4 out of 5
Label: No Holiday
Produced by: ?
Early Skullflower: lo-fi waves of hazy and heavy guitar, plodding drums, and distorted vocals, played pacedly and with purpose but with all the edges jagged. It’s a lovely, noisy sound, made mysterious by the often rumbly recordings and given an undercurrent that’s either unsettling or meditative by the compositions’ relative unpredictability: they represent drone, or their are “riffs,” but it never quite exactly fits that form. The artwork having a rather subversive quality and track names like “Rotten Sun II” put one in a darker mindset, but I don’t necessarily think you have to take the music that way – rather, there’s something all-embracing about Skullflower (taking in the good and the bad), and I think this early era stuff can be a good way to hear that. Along the way the sound morphs to be more formal, heavier, harsher, but seems to come back around to a denser version of Last Shot At Heaven’s style, making it full classic, and enduring.

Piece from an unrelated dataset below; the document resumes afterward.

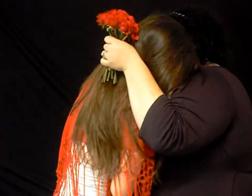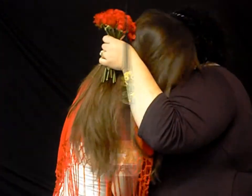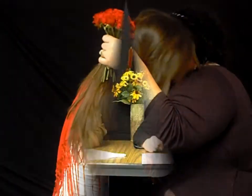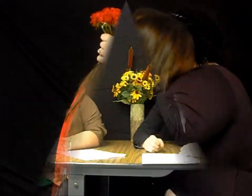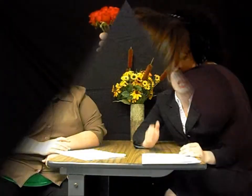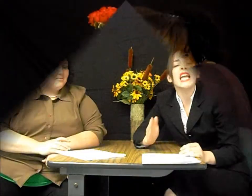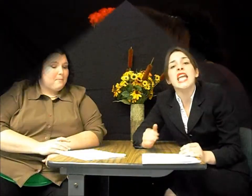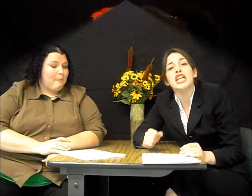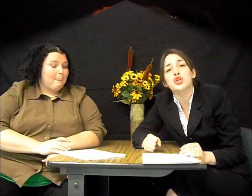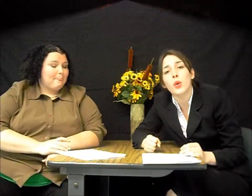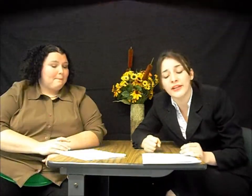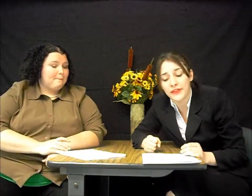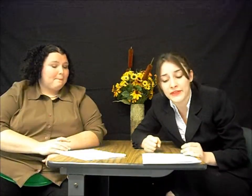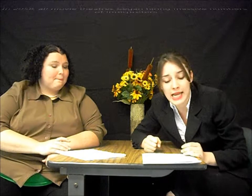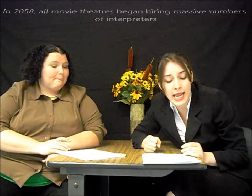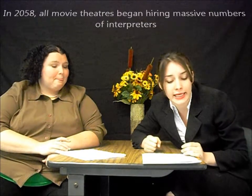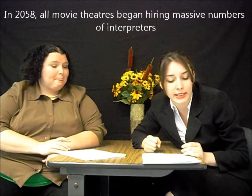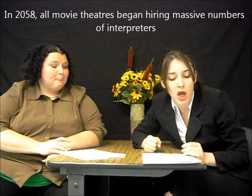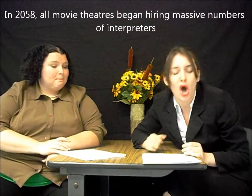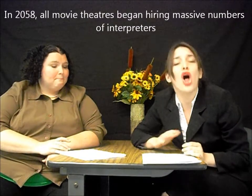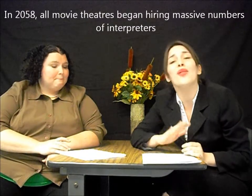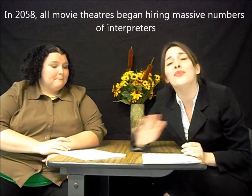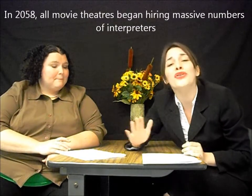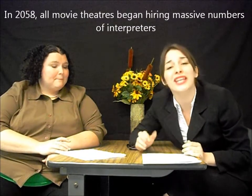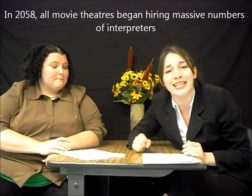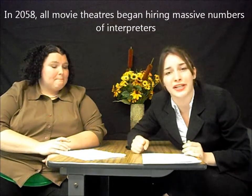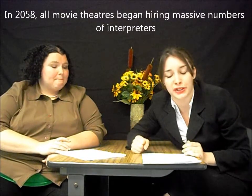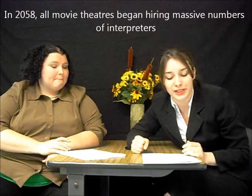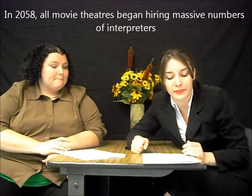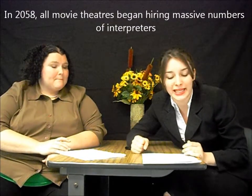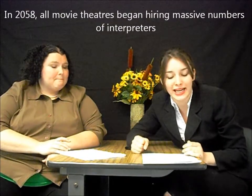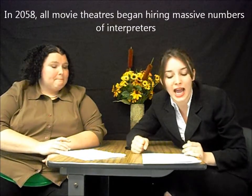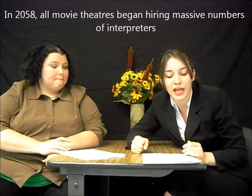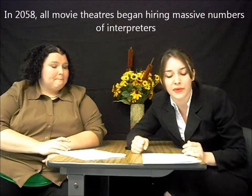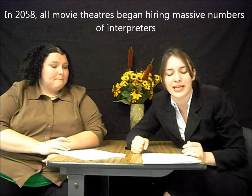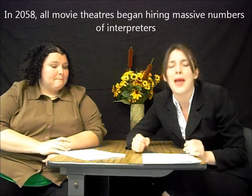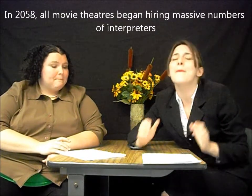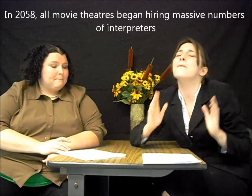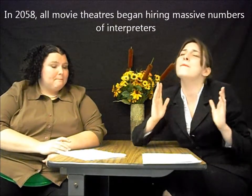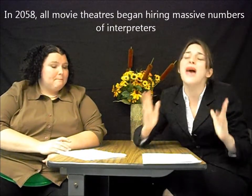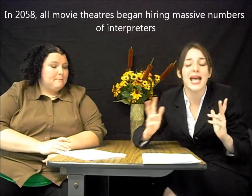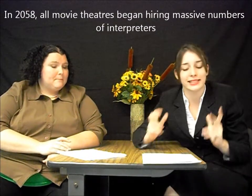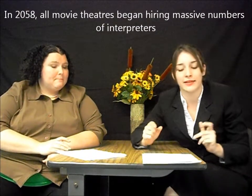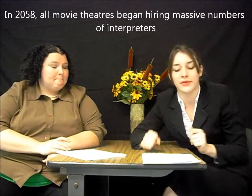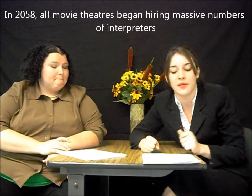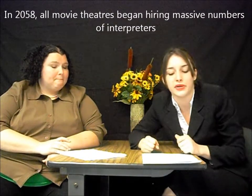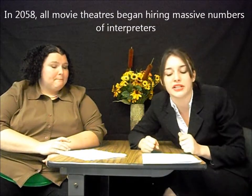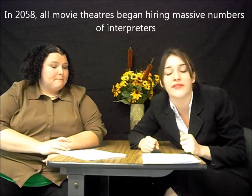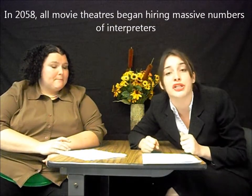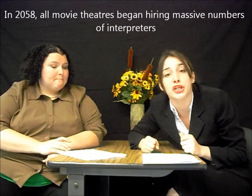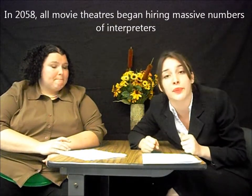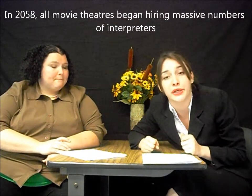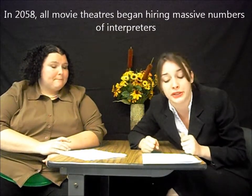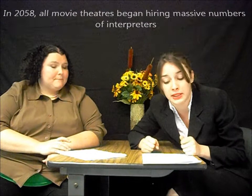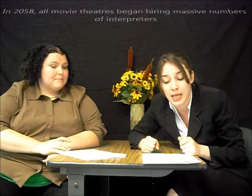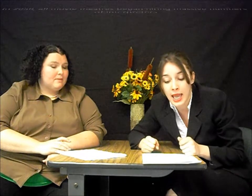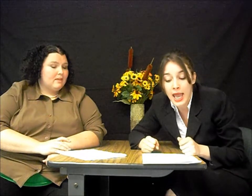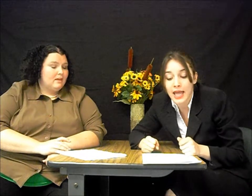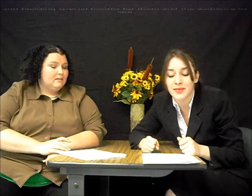In 2058, all movie theaters began hiring massive numbers of interpreters and building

Even with tracks all topping six minutes, and often stretching to nine, the aforementioned unpredictability keeps the album quite immersive. Yes, you need to be given over to slow rumblings of noise, but assuming it’s at all within your wheelhouse, this is quite immersive, choicefully applying vocals and occasional sound-manipulation extras to the drums and guitar. While a remaster may have been cool, the distant, cavernous hiss of the recording is part of that experience, and having this on vinyl I think is a good way to give it some shape: getting up to flip the LP over provides a beat to absorb tracks individually.
With that, there’s one point where the rawness feels a bit smoothed: B-side’s Dufus is the most drone-y track here, and it comes across as slightly slower – funereal – and out of place with the more restless affair across the recording. Given that the song length is in line with several others (each side varies between a six and nine / ten-minute tune), that it’s the only one where you might get up to check how much is left seems notable, though if it was seated alongside a full album of straight drone, that wouldn’t be an issue. It’s a nice wave of sounds, just a pace / structure shift.
Otherwise, this might be one of the more accessible Skullflower recordings, wholly representative of their sound and timeless in its use of noise and atmosphere from listener-dependent effects, with a graspable sense of structure. “Accessible” isn’t a dirty word, here: just that it might not annoy your neighbors as much as others. This is still Skullflower, with piles of guitar and noise to sift through.